# Ясная поляна



## a-feda (22 Янв 2011)

Подскажите пожалуйста каком состоянии можно купить "ясную поляну" за 40 тыс руб?
Заранее Спасибо.


----------



## Новиков Игорь (22 Янв 2011)

Ясная поляна очень добротный и крепкий инструмент.Я имею ввиду инструменты до 90-х годов выпуска.Потом качество резко упало.Как сейчас ,не знаю.На последних Полянах не играл. Цена ведь зависит не только от состояния ,но и от спроса.В Москве за такой инструмент будут просить 70-90 тысяч ,а в регионе и 40-50 может стоить.Надо смотреть обязательно,инструмент и за 40 тысяч может быть не плохим и за 90 тысяч убитым,хотя чтобы,убить Ясную поляну, надо очень постараться. Я очень люблю этот инструмент,хотя легко могу прикупить и самый навороченный Юпитер,да вроде бы ,как, все в свое время.Сейчас мне это ни к чему.Сын у меня пианист и все Юпитеры ему по барабану.Так ,что играю в свое удовольствие, на Поляне-прекрасный инструмент,проверенный временем.


----------



## zet10 (22 Янв 2011)

Странный вопрос!Как правильно ответил Игорь за 40 тыс.р. можно купить как дрова так и очень в хорошем состоянии инструмент.Что то советовать неглядя в таких вопросах невозможно!


----------



## a-feda (23 Янв 2011)

А для какого вида жанра используют "Ясную поляну"?


----------



## ze_go (23 Янв 2011)

для вида жанра музицирования :biggrin:


----------



## zet10 (23 Янв 2011)

a-feda писал:


> А для какого вида жанра используют "Ясную поляну"?

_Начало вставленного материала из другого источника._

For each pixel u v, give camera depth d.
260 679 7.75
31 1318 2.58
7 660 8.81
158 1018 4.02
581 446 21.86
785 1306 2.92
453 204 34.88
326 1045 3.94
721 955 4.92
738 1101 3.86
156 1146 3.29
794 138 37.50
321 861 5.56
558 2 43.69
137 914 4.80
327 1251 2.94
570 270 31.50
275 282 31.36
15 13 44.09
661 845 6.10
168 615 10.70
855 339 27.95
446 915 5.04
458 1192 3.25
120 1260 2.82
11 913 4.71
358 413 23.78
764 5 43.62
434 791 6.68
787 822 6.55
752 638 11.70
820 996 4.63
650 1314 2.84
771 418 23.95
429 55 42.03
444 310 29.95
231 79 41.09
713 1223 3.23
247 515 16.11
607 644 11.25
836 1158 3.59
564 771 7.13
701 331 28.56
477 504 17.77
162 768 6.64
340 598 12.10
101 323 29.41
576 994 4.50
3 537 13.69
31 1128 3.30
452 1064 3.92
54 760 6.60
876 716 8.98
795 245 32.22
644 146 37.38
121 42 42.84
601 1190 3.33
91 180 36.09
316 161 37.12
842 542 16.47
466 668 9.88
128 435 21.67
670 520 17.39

Еще есть глупее вопросы))?


----------



## a-feda (23 Янв 2011)

Не все такие умные. Лучше бы ответил на вопрос!


----------



## zet10 (23 Янв 2011)

ze_go полностью ответил на него.


----------



## a-feda (23 Янв 2011)

Я имел виду для концертной деятельности сойдет?


----------



## zet10 (23 Янв 2011)

Вполне.Хотя конечно смотря какую концертную деятельность вы замышляете))?!


----------